TEMPO Interaktif, Jakarta - Pemerintah diminta meminta maaf kepada publik dan rakyat Papua terkait kejadian penyerbuan aparat terhadap peserta Kongres Papua III di Padang Bulan, Abepura, 19 Oktober 2011. "Luar biasa jika pemerintah mau meminta maaf," kata Direktur Institut Dialog Antar-Iman di Indonesia, Elga Joan Sarapung, di Jakarta, Minggu, 6 November 2011.
Koordinator Komisi untuk Orang Hilang dan Korban Tindak Kekerasan (Kontras) Usman Hamid menilai, jika pemerintah bersedia meminta maaf, pasti akan berimbas positif bagi citra pemerintah di mata publik. Permintaan maaf itu diklaim ampuh untuk menyikapi kekeliruan yang dilakukan pemerintah dalam menyikapi Kongres Papua III.
"Permintaan maaf itu sebagai bentuk pengakuan pemerintah bahwa mereka salah, bukan karena kejadian yang telah terjadi," kata Usman. "Tapi tetap harus ada hukumannya, yang adil tentu saja."
Penyerbuan aparat ke Kongres Papua III dikecam sejumlah kalangan. Komisi Nasional Hak Asasi Manusia bahkan menyebut aparat keamanan telah melakukan pelanggaan HAM berat. Hal itu, kata Ketua Komnas HAM Ifdhal Kasim, terlihat dari adanya penyiksaan dan penembakan dalam peristiwa itu.
Berdasar keterangan sejumlah saksi kepada Komnas, aparat bersenjata lengkap dari kesatuan Kepolisian RI dan TNI sudah bersiaga di luar arena Kongres pada 19 Oktoberm pukul 09.00 WITA. Pada pukul 15.00, atau dua jam setelah kongres berakhir, terdengar rentetan tembakan yang membuat peserta di area kongres, kocar-kacir.
Baca Juga:
Tiga orang akibat kejadian ini, tewas. Yaitu Demianus Daniel Kadepa, 23 tahun, Yakobus Samonsbara, 48 tahun, dan Max Asa Yeuw, 33 tahun. Tubuh ketiganya ditemukan tergeletak di luar area kongres.
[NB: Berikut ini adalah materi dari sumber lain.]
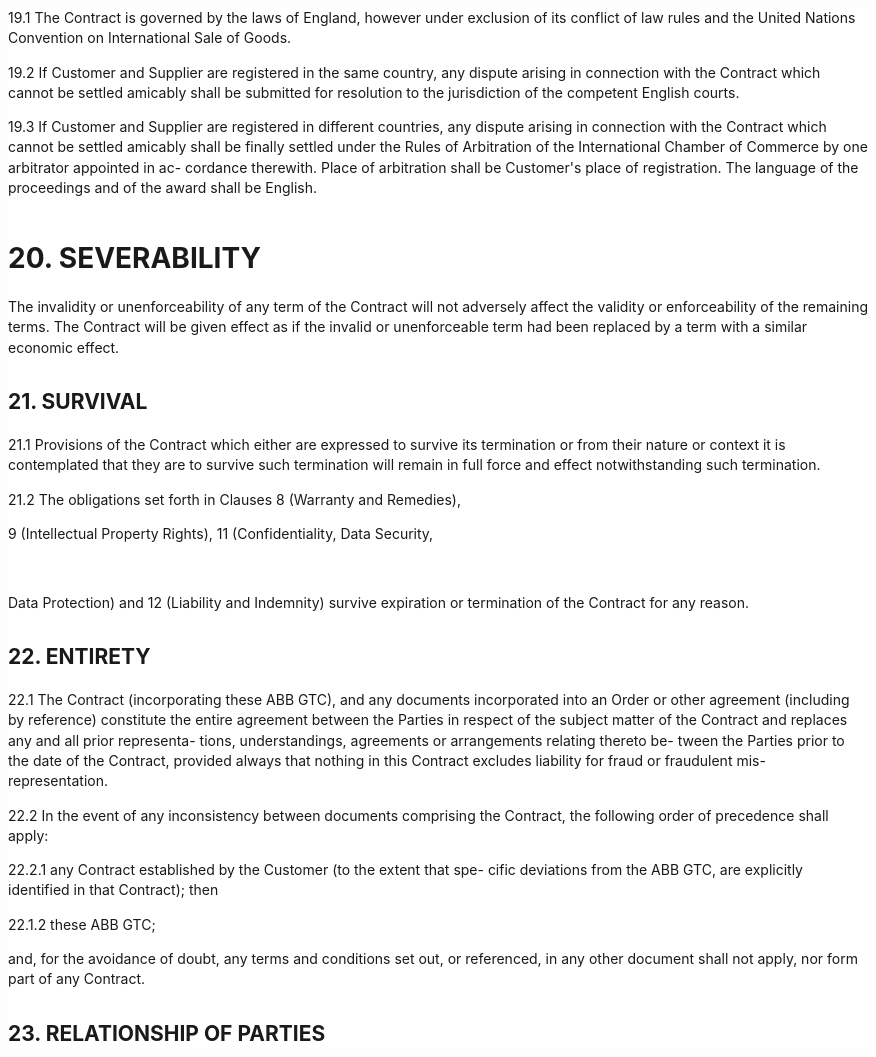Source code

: 19.1 The Contract is governed by the laws of England, however under exclusion of its conflict of law rules and the United Nations Convention on International Sale of Goods.

19.2 If Customer and Supplier are registered in the same country, any dispute arising in connection with the Contract which cannot be settled amicably shall be submitted for resolution to the jurisdiction of the competent English courts.

19.3 If Customer and Supplier are registered in different countries, any dispute arising in connection with the Contract which cannot be settled amicably shall be finally settled under the Rules of Arbitration of the International Chamber of Commerce by one arbitrator appointed in ac- cordance therewith. Place of arbitration shall be Customer's place of registration. The language of the proceedings and of the award shall be English.

20\. SEVERABILITY
=================

The invalidity or unenforceability of any term of the Contract will not adversely affect the validity or enforceability of the remaining terms. The Contract will be given effect as if the invalid or unenforceable term had been replaced by a term with a similar economic effect.

21\. SURVIVAL
-------------

21.1 Provisions of the Contract which either are expressed to survive its termination or from their nature or context it is contemplated that they are to survive such termination will remain in full force and effect notwithstanding such termination.

21.2 The obligations set forth in Clauses 8 (Warranty and Remedies),

9 (Intellectual Property Rights), 11 (Confidentiality, Data Security,

   

Data Protection) and 12 (Liability and Indemnity) survive expiration or termination of the Contract for any reason.

22\. ENTIRETY
-------------

22.1 The Contract (incorporating these ABB GTC), and any documents incorporated into an Order or other agreement (including by reference) constitute the entire agreement between the Parties in respect of the subject matter of the Contract and replaces any and all prior representa- tions, understandings, agreements or arrangements relating thereto be- tween the Parties prior to the date of the Contract, provided always that nothing in this Contract excludes liability for fraud or fraudulent mis- representation.

22.2 In the event of any inconsistency between documents comprising the Contract, the following order of precedence shall apply:

22.2.1 any Contract established by the Customer (to the extent that spe- cific deviations from the ABB GTC, are explicitly identified in that Contract); then

22.1.2 these ABB GTC;

and, for the avoidance of doubt, any terms and conditions set out, or referenced, in any other document shall not apply, nor form part of any Contract.

23\. RELATIONSHIP OF PARTIES
----------------------------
Selain itu, seorang ibu rumah tangga juga terkena tembakan di paha, dan menyebabkannya terjatuh ke parit.
Johan Effendi dari Jaringan Antar-Iman menilai, masalah di Papua bukan semata-mata konflik warga, tapi juga masalah kemanusiaan. "Pendekatan militeristik tidak dibenarkan dengan alasan apapun. Semoga ke depannya bisa kembali menggunakan pendekatan yang manusiawi," ujarnya.